YOUR INSTRUCTIONS: Examine each line of the data. Copy those that contain the string "scroll".

*** Block opens ***

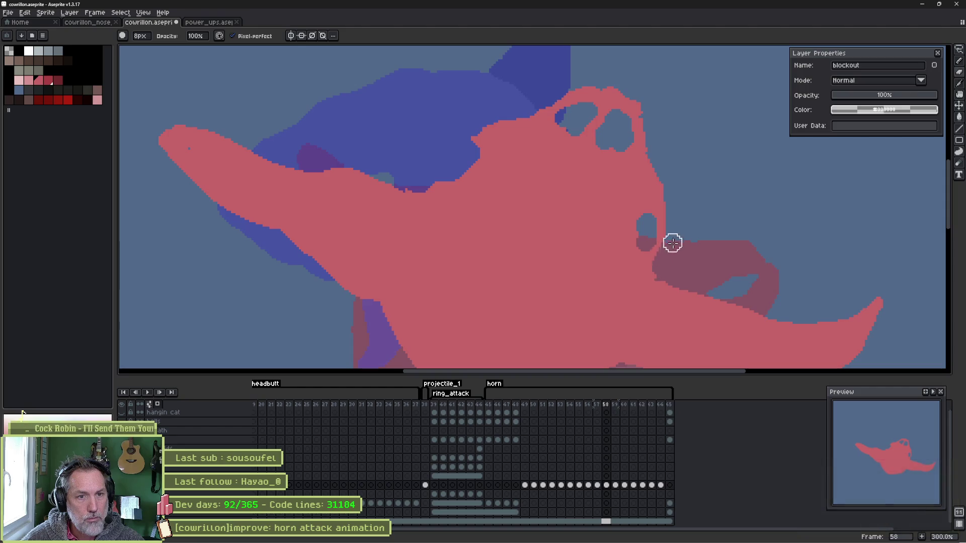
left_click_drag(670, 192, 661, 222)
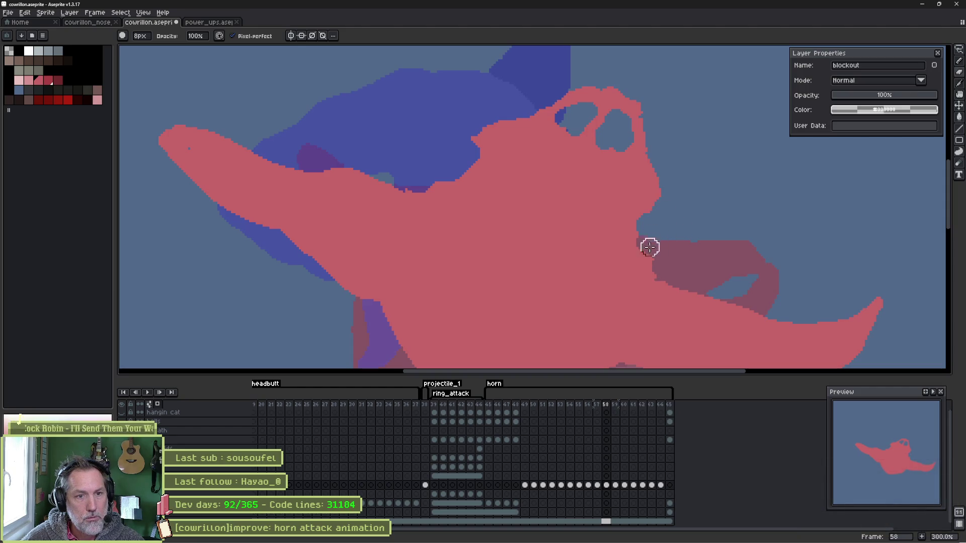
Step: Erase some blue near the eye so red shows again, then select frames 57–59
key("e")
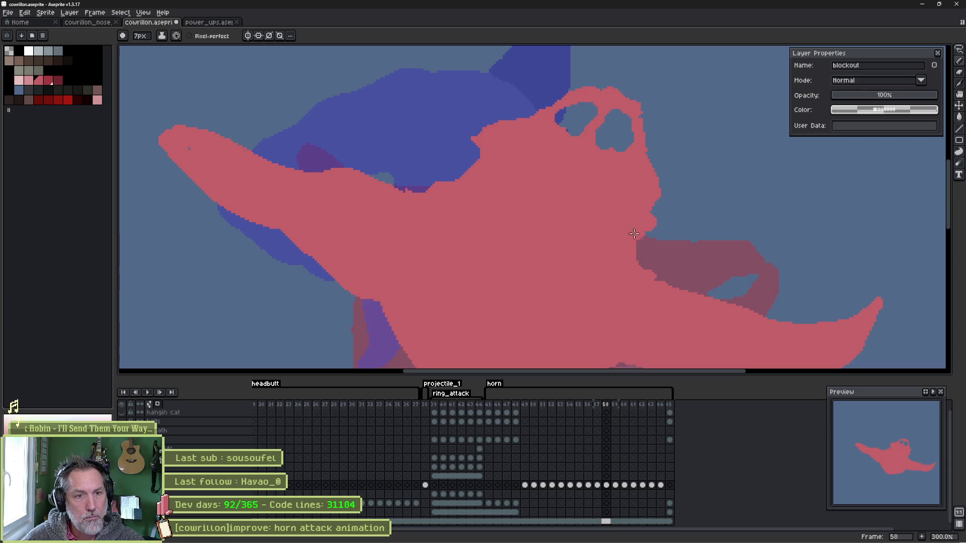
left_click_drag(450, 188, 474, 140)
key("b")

*** Block closes ***
*** Block opens ***

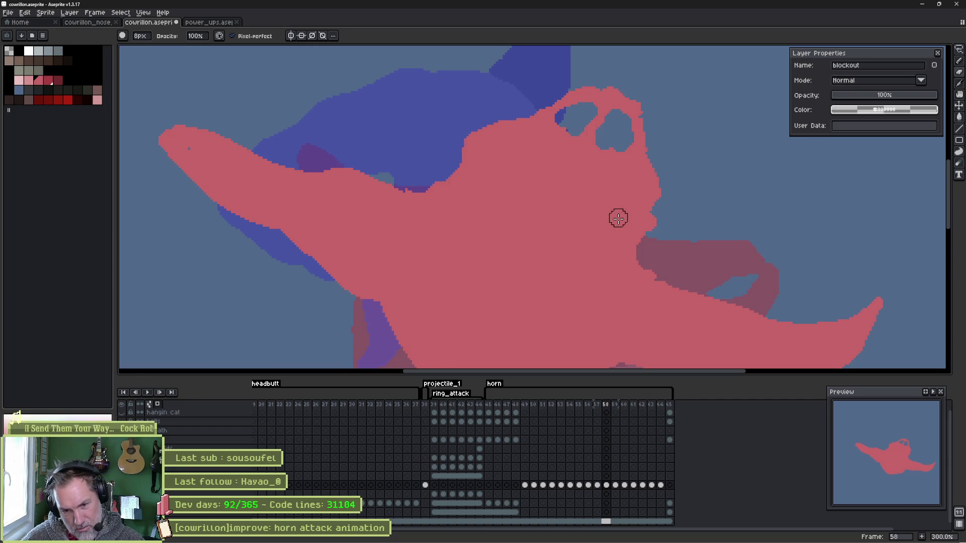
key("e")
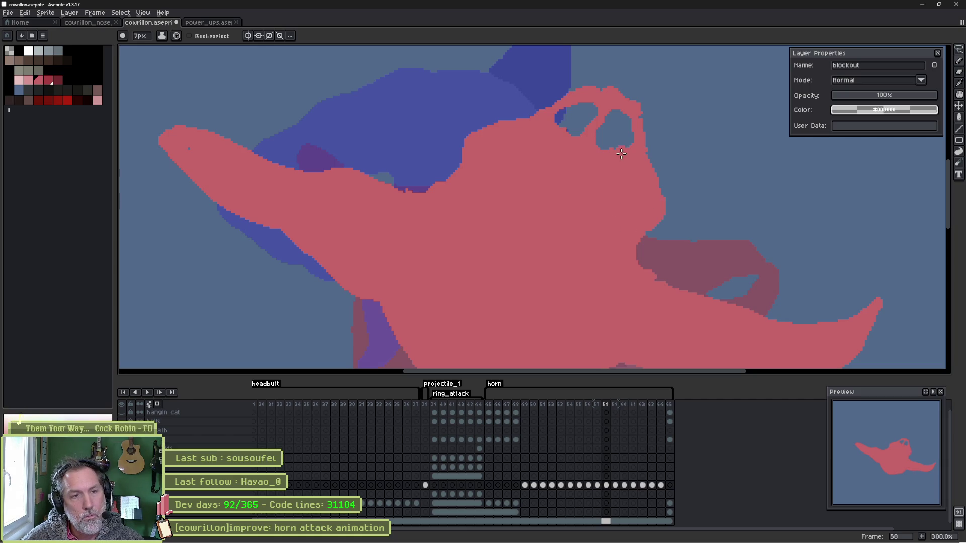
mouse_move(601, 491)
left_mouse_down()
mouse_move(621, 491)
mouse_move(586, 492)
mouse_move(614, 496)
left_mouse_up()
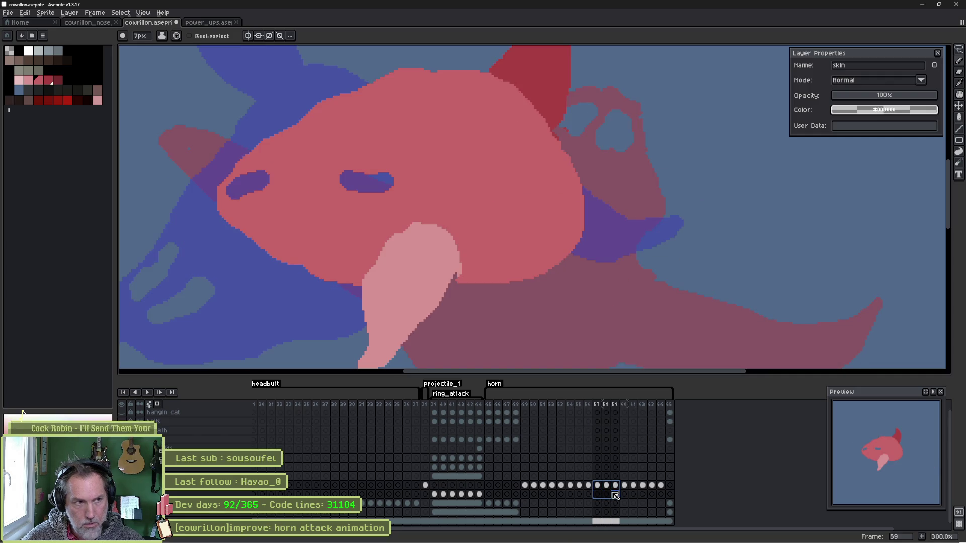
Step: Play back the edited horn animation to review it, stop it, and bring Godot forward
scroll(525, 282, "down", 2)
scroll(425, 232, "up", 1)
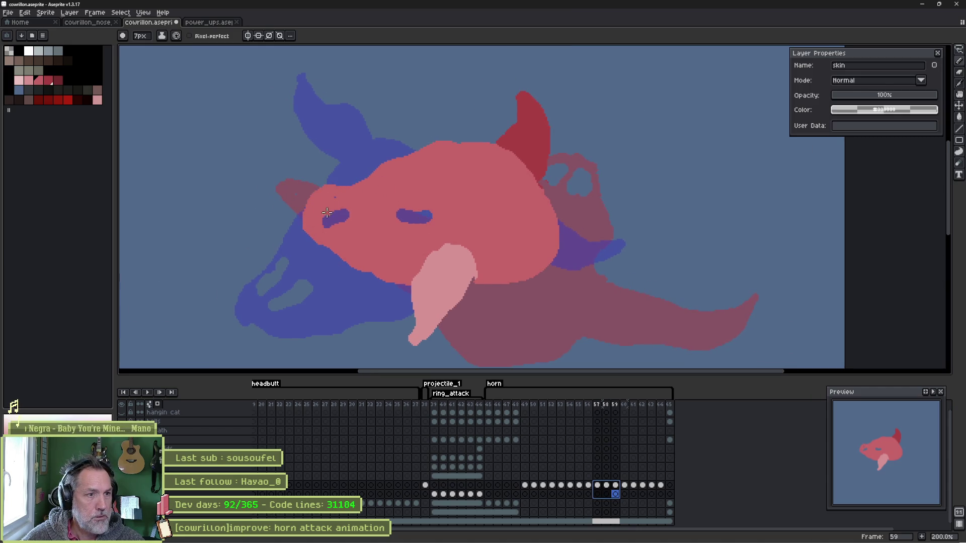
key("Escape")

*** Block closes ***

RESULT FOR THIS TASK:
scroll(525, 282, "down", 2)
scroll(425, 232, "up", 1)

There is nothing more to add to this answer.